THE PROBLEM> From the entries that follow, report every line in which "doğmasın" occurs.

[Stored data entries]
------

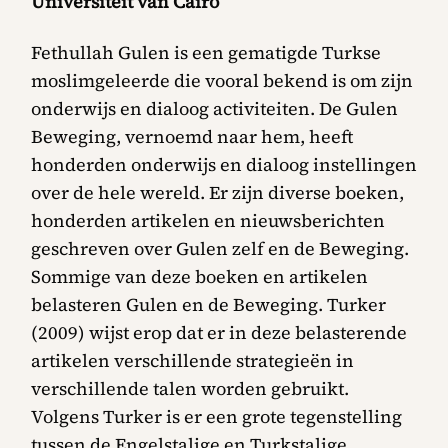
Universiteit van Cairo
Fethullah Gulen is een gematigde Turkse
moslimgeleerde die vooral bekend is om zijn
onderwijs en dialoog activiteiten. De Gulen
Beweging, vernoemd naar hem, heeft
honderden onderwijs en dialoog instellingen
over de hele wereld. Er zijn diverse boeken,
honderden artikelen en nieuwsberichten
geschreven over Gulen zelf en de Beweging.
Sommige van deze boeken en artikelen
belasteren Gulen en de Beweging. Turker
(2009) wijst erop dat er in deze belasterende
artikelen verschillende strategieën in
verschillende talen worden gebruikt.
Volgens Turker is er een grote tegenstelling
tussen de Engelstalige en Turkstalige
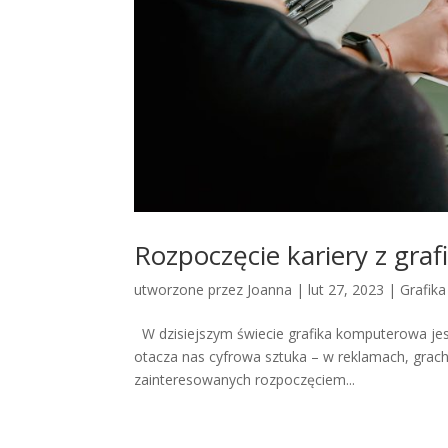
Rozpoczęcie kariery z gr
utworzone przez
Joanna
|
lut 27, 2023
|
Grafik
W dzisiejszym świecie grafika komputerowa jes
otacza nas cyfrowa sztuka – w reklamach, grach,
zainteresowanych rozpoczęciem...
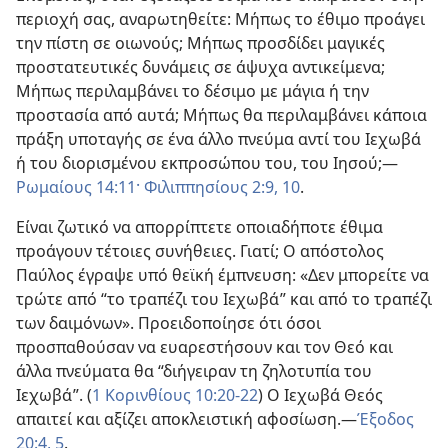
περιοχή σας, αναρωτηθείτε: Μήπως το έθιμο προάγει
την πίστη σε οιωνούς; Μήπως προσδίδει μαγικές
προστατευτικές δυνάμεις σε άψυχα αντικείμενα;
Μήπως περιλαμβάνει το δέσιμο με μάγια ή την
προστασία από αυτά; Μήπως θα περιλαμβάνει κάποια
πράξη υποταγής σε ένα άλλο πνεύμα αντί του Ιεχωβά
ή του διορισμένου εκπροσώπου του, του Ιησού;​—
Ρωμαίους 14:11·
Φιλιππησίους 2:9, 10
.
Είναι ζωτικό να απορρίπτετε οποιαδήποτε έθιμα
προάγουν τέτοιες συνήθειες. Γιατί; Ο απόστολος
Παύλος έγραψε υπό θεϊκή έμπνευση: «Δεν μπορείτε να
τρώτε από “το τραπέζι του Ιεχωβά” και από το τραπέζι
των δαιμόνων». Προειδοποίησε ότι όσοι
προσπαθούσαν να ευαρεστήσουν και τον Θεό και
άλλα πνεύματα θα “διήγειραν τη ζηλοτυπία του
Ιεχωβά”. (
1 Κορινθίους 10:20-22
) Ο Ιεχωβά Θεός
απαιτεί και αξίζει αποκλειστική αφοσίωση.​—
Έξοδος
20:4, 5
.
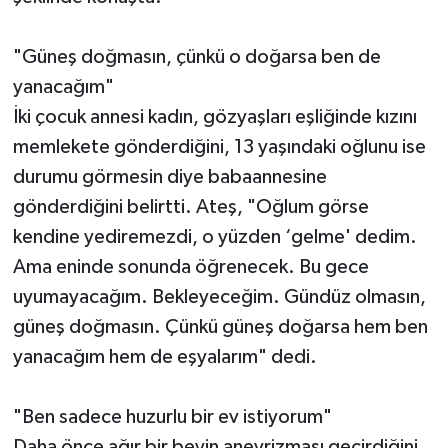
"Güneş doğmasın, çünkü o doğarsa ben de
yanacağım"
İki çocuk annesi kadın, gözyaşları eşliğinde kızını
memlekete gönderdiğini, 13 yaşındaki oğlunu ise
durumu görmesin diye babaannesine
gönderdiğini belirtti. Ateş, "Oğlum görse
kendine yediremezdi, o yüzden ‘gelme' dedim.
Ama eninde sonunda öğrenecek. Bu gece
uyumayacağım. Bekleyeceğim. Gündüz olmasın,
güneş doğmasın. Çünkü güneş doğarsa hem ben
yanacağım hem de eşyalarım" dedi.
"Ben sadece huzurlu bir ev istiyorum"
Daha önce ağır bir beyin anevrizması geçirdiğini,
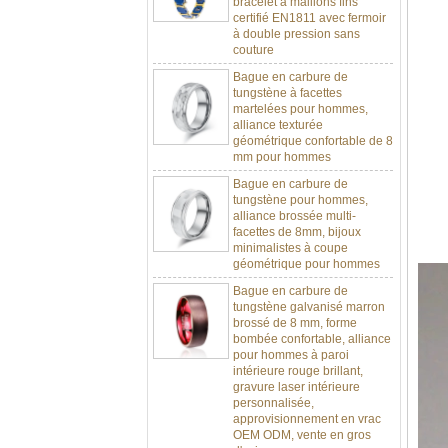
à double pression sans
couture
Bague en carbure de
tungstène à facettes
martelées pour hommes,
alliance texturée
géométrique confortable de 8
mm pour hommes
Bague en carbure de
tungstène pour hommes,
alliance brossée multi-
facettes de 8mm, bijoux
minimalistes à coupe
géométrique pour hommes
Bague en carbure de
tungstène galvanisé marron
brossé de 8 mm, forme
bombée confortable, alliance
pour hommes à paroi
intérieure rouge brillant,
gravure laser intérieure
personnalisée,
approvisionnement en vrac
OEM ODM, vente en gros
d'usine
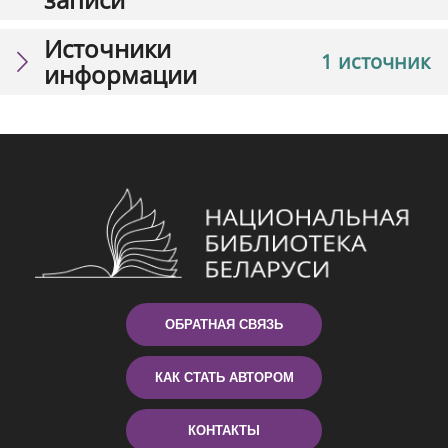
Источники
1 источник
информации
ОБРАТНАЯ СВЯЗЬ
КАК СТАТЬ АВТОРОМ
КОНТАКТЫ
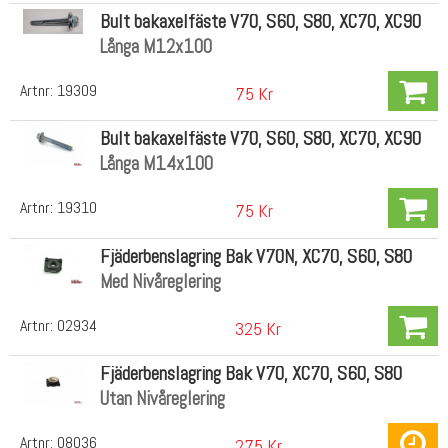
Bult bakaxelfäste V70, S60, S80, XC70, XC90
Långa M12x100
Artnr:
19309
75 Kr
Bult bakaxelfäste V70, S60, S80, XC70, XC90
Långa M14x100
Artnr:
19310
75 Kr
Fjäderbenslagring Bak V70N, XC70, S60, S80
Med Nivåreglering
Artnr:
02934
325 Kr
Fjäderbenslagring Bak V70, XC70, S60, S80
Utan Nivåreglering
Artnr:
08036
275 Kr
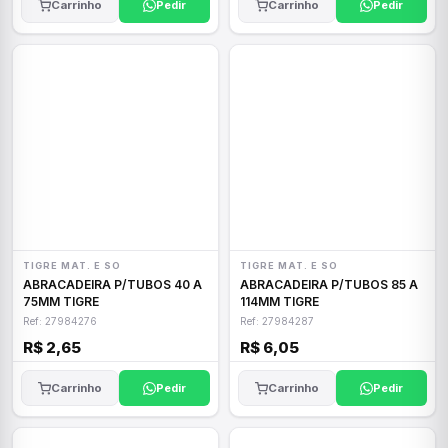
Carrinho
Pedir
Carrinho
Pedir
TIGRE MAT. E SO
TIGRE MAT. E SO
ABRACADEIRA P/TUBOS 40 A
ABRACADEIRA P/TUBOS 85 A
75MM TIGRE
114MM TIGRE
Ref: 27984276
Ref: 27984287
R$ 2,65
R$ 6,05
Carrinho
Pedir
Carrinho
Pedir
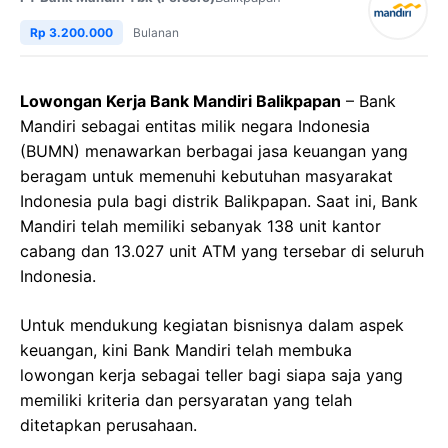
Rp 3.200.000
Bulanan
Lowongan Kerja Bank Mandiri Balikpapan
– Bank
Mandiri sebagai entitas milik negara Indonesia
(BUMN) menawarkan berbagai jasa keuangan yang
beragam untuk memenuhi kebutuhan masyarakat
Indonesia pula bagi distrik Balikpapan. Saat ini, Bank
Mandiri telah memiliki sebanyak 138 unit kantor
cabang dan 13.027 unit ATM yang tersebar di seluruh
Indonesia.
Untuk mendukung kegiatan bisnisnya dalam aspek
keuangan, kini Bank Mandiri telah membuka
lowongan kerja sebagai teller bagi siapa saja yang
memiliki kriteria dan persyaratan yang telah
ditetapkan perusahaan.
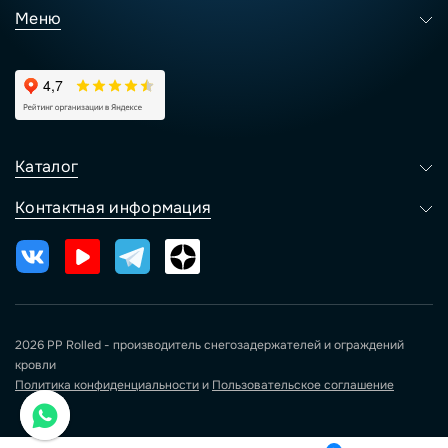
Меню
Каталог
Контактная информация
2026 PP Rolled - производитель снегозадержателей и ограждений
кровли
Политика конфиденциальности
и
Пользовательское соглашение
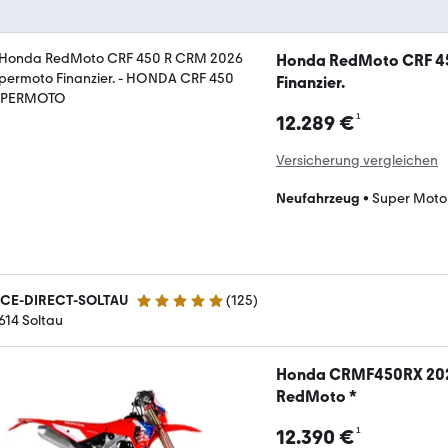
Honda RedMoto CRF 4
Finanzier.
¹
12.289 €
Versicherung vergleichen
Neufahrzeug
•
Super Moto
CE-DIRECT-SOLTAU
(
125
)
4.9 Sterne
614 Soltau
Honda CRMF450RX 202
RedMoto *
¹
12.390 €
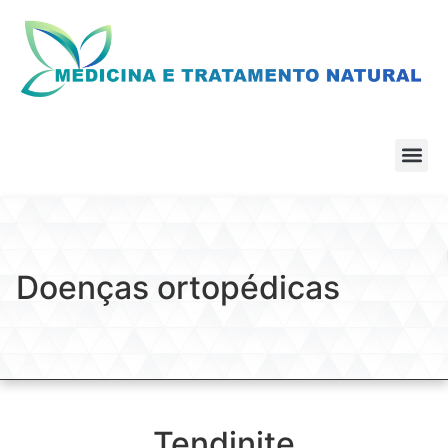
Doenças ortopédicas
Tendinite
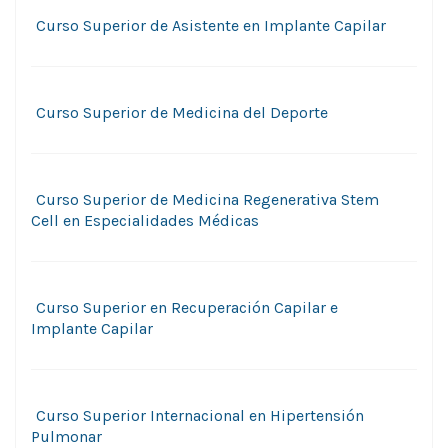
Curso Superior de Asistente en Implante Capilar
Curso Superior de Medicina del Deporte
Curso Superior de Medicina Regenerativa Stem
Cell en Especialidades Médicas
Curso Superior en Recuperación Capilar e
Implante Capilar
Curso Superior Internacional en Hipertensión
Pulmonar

------

OUTPUT BELOW>
"Güneş doğmasın, çünkü o doğarsa ben de
güneş doğmasın. Çünkü güneş doğarsa hem ben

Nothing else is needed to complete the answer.